The pharmacotherapy of Alzheimer’s disease based on the cholinergic hypothesis: an update.
Department of Pharmacology,
Hebrew University Hadassah Medical Centre, Jerusalem, Israel.
Neurodegeneration 1995 Dec;4(4):349-56
Alzheimer’s disease (AD) is a neurodegenerative disorder with impairment of cognitive function and personality. The synaptic loss, neuronal atrophy and degeneration of cholinergic nuclei in the basal forebrain may be associated with a reduction in oxidative metabolism of glucose, a fall in acetyl CoA and ATP. Current pharmacological strategies, aimed at increasing cholinergic activity include acetylcholinesterase (AChE) inhibitors, cholinergic agonists, acetylcholine (ACh) releasers and stimulants of nerve growth factors (NGF).
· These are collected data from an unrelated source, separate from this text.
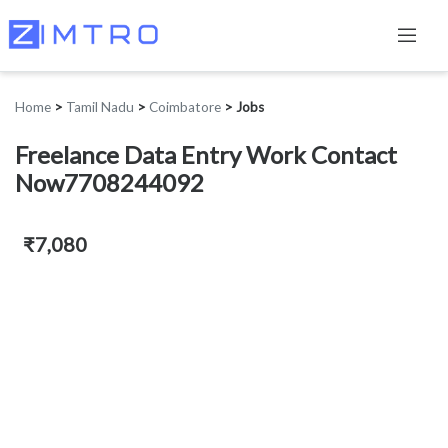
Home
>
Tamil Nadu
>
Coimbatore
>
Jobs
Freelance Data Entry Work Contact
Now7708244092
₹7,080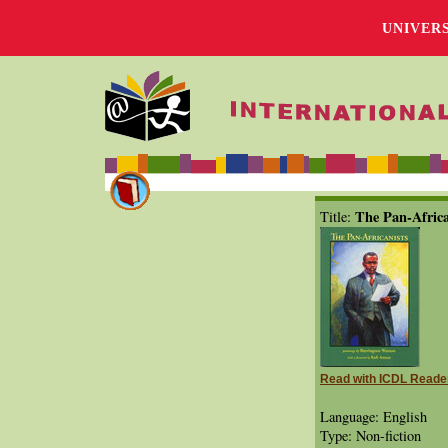
UNIVER
The Pan-Africa
Title:
Read with ICDL Reade
Language: English
Type: Non-fiction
AChE inhibitors, physostigmine and Tacrine can slow the decline of cognitive function and memory in some patients with mild or moderate AD, if given for at least 3-6 months in sufficient doses to inhibit brain AChE. Their main disadvantages are low oral bioavailability, peripheral cholinergic hyperactivity and liver toxicity with Tacrine. Newer, less toxic AChE inhibitors, with selective central activity, formulations of physostigmine, selective Ml and nicotinic agonists are becoming available with improved bioavailability and pharmacokinetics. These may increase the likelihood of therapeutic benefit in AD. Nootropic drugs, e.g. piracetam, which release ACh and are relatively non-toxic could possibly slow the progression of the disease. A combination of an AChE inhibitor, piracetam and a stimulator of NGF may show additive effects on memory processes but with a lower incidence of untoward effects.